Financing Your Education

 

Compare Private Loans

 
 
 
Shop for a student loan that meets your needs at a reasonable cost as a way to help manage your future debt burden.

Your financial aid administrator can help you consider all of the important factors when comparing loan programs.
Federal Direct Loans The guidelines for these loans are established by the federal government and your lender in the U.S. Department of Education. You should always use federal loans before considering a private loan. The terms and conditions of federal student loans are more favorable and more flexible than those of private loans.

**PROBLEM DESCRIPTION**
Continue the text on financing your education, starting after its last sentence about federal student loans. You can ignore the rows entirely.

**Dataset items**
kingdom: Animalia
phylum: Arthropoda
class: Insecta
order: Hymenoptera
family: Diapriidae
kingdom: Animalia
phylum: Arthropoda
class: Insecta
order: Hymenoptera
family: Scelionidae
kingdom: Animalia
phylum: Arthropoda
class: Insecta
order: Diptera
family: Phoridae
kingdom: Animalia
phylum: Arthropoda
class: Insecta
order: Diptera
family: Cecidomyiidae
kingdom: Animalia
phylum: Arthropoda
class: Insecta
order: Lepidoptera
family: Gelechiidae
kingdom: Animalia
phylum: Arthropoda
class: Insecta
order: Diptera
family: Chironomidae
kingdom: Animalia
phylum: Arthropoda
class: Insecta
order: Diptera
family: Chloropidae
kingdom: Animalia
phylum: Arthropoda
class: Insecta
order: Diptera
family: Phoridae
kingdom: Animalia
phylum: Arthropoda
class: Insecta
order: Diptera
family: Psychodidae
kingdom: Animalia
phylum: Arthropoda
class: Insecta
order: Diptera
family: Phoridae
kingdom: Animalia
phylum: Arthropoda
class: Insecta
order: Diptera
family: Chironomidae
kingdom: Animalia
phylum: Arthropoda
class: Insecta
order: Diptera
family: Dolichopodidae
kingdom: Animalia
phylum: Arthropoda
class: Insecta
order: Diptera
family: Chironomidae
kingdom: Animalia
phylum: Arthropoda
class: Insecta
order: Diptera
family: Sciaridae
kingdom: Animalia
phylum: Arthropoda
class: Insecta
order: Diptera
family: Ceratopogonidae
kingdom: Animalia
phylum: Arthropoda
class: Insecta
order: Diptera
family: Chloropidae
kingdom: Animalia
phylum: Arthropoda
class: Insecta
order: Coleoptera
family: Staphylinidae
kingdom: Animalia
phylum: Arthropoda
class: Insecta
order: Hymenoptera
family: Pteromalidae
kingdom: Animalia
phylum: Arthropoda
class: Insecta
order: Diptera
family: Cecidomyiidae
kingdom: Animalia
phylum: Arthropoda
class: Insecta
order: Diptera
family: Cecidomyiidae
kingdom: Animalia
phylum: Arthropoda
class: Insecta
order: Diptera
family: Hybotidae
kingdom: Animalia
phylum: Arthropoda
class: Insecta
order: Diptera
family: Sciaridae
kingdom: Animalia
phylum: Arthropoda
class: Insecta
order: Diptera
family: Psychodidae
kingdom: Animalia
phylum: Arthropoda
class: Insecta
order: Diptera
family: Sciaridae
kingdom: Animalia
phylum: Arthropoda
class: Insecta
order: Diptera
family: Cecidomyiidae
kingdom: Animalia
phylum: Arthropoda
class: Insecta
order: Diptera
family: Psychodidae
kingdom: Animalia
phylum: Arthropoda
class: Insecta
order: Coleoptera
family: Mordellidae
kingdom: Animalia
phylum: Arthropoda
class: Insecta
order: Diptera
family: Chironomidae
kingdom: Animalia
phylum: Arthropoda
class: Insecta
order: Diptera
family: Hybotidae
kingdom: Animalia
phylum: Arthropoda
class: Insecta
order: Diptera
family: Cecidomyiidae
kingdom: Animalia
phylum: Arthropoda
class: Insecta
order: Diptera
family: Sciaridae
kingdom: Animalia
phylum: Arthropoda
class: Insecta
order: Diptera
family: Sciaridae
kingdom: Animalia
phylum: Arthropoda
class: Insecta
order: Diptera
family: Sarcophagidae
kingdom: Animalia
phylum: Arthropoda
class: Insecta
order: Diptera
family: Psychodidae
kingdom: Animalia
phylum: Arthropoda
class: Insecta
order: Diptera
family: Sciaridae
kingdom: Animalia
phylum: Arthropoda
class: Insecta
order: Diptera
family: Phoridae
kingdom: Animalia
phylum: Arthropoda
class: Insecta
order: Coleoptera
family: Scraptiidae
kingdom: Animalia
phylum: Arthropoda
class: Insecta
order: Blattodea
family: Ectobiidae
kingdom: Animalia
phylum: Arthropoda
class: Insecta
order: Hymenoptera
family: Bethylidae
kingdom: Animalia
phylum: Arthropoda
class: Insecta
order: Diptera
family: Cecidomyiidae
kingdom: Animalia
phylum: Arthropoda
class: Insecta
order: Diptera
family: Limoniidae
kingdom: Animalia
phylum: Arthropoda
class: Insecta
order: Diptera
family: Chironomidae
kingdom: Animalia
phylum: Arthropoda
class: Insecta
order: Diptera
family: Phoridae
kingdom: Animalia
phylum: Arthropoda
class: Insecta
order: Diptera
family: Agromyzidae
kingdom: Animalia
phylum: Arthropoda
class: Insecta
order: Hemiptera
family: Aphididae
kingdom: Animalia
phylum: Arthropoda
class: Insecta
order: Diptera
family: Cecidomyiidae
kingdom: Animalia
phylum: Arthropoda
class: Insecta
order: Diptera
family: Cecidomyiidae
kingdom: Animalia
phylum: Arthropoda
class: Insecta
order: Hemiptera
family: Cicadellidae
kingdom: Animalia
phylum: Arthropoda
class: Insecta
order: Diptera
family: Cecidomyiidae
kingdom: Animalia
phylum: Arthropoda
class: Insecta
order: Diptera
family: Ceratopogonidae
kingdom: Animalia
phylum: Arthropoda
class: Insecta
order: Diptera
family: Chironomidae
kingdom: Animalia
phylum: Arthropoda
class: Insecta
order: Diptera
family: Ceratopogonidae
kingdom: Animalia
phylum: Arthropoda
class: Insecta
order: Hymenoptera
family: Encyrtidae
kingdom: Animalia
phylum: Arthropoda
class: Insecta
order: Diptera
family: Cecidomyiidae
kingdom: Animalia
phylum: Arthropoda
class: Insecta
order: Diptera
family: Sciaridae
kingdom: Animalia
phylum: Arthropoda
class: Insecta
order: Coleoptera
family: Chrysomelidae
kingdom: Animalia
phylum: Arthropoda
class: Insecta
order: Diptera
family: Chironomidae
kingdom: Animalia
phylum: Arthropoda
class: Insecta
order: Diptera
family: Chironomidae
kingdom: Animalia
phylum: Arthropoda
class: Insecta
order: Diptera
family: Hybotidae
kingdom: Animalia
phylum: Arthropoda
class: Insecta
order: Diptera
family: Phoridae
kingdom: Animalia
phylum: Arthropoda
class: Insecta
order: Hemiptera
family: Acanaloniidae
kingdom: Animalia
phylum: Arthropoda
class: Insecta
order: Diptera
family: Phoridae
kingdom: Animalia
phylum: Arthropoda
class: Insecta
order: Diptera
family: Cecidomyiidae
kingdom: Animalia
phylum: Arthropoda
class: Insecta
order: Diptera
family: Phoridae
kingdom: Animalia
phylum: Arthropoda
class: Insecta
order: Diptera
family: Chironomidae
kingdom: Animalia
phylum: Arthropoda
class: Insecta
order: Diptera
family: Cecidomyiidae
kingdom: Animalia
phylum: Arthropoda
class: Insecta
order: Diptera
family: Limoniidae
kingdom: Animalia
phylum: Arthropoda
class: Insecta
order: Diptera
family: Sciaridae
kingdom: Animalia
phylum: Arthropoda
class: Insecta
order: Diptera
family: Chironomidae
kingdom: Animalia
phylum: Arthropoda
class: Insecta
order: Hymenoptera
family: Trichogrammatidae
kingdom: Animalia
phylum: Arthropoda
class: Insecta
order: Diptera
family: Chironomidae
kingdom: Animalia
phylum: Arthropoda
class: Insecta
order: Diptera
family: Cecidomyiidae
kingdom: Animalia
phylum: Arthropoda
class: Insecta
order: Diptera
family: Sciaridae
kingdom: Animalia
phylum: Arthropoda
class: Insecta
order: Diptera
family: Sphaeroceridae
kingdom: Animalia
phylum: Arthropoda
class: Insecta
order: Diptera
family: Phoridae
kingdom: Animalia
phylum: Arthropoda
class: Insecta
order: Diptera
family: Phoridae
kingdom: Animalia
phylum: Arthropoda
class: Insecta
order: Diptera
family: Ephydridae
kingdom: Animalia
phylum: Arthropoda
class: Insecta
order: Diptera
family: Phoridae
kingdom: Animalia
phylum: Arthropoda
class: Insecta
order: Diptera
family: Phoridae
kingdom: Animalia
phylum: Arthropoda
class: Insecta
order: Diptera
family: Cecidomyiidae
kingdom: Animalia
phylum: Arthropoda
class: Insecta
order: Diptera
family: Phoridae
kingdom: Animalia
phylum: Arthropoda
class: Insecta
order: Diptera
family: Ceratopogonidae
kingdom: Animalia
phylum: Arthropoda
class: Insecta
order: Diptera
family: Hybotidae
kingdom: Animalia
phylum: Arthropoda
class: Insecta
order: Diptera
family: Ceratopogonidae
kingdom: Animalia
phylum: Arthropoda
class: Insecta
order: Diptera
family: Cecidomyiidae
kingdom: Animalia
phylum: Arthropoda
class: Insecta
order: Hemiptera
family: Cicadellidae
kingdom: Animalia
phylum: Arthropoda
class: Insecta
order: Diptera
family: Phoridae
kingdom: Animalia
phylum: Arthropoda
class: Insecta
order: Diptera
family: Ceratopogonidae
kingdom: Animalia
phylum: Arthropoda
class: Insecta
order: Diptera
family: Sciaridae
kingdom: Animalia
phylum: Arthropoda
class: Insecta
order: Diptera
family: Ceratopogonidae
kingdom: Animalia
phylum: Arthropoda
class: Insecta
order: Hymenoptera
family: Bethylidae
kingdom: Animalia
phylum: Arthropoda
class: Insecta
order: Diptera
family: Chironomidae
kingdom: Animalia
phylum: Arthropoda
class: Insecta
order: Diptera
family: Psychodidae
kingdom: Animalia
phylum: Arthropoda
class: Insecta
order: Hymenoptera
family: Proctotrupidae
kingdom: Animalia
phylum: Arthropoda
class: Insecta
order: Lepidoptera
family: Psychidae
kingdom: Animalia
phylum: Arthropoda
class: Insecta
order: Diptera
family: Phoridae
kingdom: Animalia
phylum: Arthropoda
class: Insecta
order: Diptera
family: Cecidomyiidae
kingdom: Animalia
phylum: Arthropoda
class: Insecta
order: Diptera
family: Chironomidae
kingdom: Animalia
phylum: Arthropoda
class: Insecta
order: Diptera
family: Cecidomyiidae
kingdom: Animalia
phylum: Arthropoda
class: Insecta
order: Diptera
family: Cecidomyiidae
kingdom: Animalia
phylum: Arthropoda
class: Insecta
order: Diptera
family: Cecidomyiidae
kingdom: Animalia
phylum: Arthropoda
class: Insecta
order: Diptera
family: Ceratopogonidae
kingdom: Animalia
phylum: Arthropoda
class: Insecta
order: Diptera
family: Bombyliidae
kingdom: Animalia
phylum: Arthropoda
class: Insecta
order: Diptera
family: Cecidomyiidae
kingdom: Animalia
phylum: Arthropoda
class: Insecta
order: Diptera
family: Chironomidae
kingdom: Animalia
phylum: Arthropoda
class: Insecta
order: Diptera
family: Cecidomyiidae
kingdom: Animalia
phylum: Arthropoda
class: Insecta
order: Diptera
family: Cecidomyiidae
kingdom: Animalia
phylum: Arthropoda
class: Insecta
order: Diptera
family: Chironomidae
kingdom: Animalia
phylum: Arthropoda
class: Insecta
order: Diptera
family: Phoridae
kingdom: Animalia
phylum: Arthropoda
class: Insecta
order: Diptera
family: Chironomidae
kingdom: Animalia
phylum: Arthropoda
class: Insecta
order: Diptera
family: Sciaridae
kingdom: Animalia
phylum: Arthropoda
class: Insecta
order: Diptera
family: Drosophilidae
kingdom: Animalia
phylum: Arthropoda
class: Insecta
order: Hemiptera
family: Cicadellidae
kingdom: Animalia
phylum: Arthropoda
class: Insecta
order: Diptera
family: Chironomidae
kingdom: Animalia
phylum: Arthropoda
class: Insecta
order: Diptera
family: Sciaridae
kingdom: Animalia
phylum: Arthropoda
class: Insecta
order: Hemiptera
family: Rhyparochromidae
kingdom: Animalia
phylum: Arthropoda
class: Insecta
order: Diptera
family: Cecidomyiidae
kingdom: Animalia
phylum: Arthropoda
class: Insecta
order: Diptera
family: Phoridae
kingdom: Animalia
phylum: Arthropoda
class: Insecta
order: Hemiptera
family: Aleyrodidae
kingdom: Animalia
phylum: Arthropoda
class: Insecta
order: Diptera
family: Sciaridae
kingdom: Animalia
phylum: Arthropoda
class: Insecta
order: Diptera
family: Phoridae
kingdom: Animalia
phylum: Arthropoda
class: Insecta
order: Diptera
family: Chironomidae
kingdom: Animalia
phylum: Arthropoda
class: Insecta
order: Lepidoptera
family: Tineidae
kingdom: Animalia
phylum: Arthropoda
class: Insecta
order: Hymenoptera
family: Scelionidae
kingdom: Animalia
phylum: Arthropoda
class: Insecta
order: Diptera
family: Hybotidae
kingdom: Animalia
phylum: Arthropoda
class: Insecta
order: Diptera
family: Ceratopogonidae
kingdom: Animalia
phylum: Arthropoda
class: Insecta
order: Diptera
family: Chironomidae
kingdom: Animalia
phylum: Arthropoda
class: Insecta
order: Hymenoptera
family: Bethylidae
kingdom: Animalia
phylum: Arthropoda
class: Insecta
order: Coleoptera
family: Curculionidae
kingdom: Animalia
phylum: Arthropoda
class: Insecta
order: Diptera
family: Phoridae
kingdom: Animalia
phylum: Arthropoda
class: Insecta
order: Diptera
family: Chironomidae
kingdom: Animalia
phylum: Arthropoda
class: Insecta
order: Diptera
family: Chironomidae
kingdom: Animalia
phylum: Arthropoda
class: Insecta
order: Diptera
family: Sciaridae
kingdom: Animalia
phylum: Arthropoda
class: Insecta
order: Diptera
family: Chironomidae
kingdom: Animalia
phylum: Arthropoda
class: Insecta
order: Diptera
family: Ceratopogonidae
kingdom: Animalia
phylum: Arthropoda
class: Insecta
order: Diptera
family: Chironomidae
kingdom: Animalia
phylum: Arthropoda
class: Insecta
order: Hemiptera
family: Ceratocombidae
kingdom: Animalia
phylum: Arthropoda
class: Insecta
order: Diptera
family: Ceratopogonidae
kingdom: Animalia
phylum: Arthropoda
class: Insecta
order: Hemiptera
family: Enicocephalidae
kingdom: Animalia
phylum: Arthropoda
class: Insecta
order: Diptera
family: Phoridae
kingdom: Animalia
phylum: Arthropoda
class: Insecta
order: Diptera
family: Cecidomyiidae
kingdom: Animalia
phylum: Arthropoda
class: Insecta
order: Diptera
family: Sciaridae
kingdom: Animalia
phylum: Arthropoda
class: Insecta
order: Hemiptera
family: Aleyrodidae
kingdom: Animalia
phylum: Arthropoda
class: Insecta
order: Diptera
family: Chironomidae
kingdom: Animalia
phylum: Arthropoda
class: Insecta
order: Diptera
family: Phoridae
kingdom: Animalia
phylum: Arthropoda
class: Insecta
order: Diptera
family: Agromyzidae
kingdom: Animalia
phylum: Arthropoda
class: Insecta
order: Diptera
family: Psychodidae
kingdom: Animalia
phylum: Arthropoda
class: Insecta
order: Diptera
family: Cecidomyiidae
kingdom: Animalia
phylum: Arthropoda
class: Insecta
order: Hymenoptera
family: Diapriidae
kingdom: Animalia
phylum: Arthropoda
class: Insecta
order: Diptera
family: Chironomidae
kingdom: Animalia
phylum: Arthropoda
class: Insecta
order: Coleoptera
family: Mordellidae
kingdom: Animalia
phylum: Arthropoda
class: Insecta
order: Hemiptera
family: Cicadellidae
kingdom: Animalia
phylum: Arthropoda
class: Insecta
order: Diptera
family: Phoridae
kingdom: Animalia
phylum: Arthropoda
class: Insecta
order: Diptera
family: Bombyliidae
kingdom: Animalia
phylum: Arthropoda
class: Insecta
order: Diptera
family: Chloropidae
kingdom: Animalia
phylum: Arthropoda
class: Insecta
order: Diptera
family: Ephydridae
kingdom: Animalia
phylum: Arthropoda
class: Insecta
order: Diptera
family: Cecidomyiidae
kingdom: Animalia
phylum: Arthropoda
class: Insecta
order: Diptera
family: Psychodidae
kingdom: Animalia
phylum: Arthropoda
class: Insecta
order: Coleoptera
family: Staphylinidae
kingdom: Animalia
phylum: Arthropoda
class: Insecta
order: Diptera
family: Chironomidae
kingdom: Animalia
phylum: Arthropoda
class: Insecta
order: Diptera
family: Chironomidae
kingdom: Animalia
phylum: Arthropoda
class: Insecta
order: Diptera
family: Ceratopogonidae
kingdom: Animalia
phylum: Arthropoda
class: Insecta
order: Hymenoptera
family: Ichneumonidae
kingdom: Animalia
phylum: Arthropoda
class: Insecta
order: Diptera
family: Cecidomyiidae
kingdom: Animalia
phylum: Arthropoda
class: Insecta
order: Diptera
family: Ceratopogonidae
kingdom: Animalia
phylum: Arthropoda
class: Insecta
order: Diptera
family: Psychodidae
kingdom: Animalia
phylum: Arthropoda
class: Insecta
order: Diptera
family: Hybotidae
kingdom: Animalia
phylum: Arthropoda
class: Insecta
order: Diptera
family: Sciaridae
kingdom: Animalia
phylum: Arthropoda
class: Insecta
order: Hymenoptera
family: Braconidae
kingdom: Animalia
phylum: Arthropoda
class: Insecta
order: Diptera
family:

**WRITTEN ANSWER**
What to Look for in a Private Loan If you need to borrow a private loan, there are many things to consider. You should investigate the features of several private loans and prioritize which factors are the most important for you before making a choice. These include:
  • Overall cost of the loan
  • Credit criteria and approval rate
  • Monthly payment
  • Grace period, deferment, and forbearance
  • Reputation of the lender, customer service, and other services
Overall Cost of the Student Loan For some borrowers, the most important factor when choosing a private loan is the overall cost of the loan (the total amount it costs to borrow). Below are some of the things that contribute to the overall cost of the loan:
   

Interest Rate
Notice how the interest rate is calculated. Most lenders charge an interest rate that is based on an index (such as the 91-day U.S. T-bill, LIBOR or Prime Rate) plus a per annum margin percentage. When comparing interest rates, research the current rate of the index being used and then add the per annum margin percentage to get an accurate comparison. (Visit www.bloomberg.com to find the current rates of a variety of indexes.)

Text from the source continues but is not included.